How KDL applies Machine Learning to research projects

Posted by Geoffroy Noël on April 19, 2022

As our new director, Arianna, mentioned in her recent blog post, Machine Learning (ML) is one of the research themes we are keen to start prioritising. Not only because it matches strong personal interests among the solution development team who are eager to experiment with new and exciting techniques (as you would expect from a Lab) but also because, as AI research moves quickly, it continuously brings new methodological opportunities to many scientific fields including the Humanities.

This blog post comes at a time when there seems to be a noticeable step change in the attention given to such new opportunities during our pre-grant feasibility studies (when requirements for a project are discussed to assess technical feasibility before design and development begin). This obviously reflects transformations caused by AI within research fields and brought to our attention by our project partners. It also coincides with the relatively recent explosion of open-source machine learning tools ignited by a handful of extremely versatile deep learning frameworks such as TensorFlow or Pytorch. Thanks in part to the end-to-end property of Deep Learning (DL), many of those tools are deceptively easy to use (even with limited programming or AI skills) despite the new level of complexity of the tasks they can tackle. More on the flip side of that coin at the end of this post.

Use Cases

Illustrated below are different facets of AI applied to a variety of projects I contributed to over the years (from legacy to new projects), with some notes on the reason why I used them and hopefully some interesting insights into our Research Software Engineering (RSE) processes. My colleagues will soon share their own experience separately as part of this new series of posts on ML to complement this very subjective and partial retrospective.

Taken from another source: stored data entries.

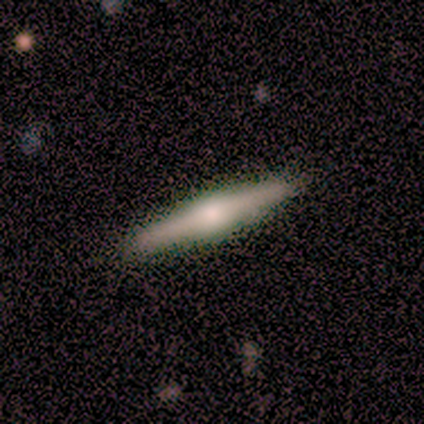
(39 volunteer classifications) A featured or disk galaxy (74%) viewed edge-on (100%) with a rounded central bulge (93%). Merging: none (89%).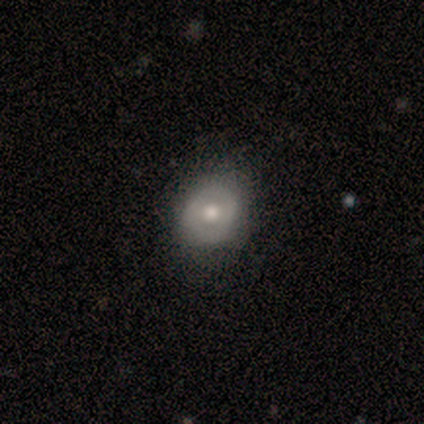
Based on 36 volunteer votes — Smooth or featured? 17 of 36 (47%) said smooth. How rounded? 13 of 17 (76%) said round. Merging? 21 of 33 (64%) said none.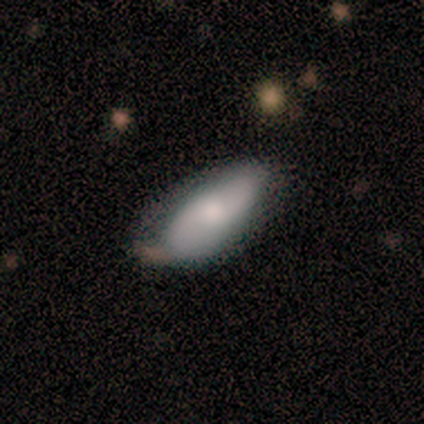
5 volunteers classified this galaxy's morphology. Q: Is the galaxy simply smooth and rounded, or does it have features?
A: smooth — 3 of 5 (60%).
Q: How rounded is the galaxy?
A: in between — 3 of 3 (100%).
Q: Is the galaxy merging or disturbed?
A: none — 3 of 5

Early English Laws (2009-2011, AHRC, PI: Jane Winters)

Context: Our research partners requested a web visualisation of the dependency graph among early English legal texts (10th to 13th century) where a node represents a text and an edge indicates textual borrowing. Each law code has its own graph centred around it (Cnut’s Winchester code or I–II Cn, in the screenshots above). When a graph gets more crowded, arranging the nodes into an elegant and readable layout is tricky. At the time I didn’t manage to design (or find) a good layout algorithm for our specific needs.

Use case: I decided to define what makes a good layout (e.g., vertically compact, without overlapping nodes or edges crossing each other), design an objective function that attributes a score to a layout according to those conditions and use Differential Evolution to iteratively improve an initial population of random layouts until they efficiently converge to a minimum of our objective function. Machine Learning tends to shift the development work from algorithmic (how/imperative) to requirements (what/declarative) modeling which is more abstract and intuitive. Moreover, although the end results are not always optimal, this approach copes gracefully with configurations where an ideal layout is impossible (e.g., crossing edges are sometimes unavoidable, but will be minimised).

Exon Domesday (2014-2017, AHRC, PI: Julia Crick)

Patterns of hundredal orders in Exon Domesday book

Hundredal Order page on the Exon Domesday project website (introduction by P. Stokes).

Context: The entries in the surviving copy of the Exon Domesday book are grouped first by owners of the lands then by their locations or hundreds. I developed a web application to allow the researchers to visualise the sequence of hundreds among owners and identify possible patterns that could shed some light on the method of production of the Domesday survey and the assembly of the book. The experts came up with their own pattern for each County. The interface automatically highlights all entries that deviate from that pattern in the Exon Domesday book.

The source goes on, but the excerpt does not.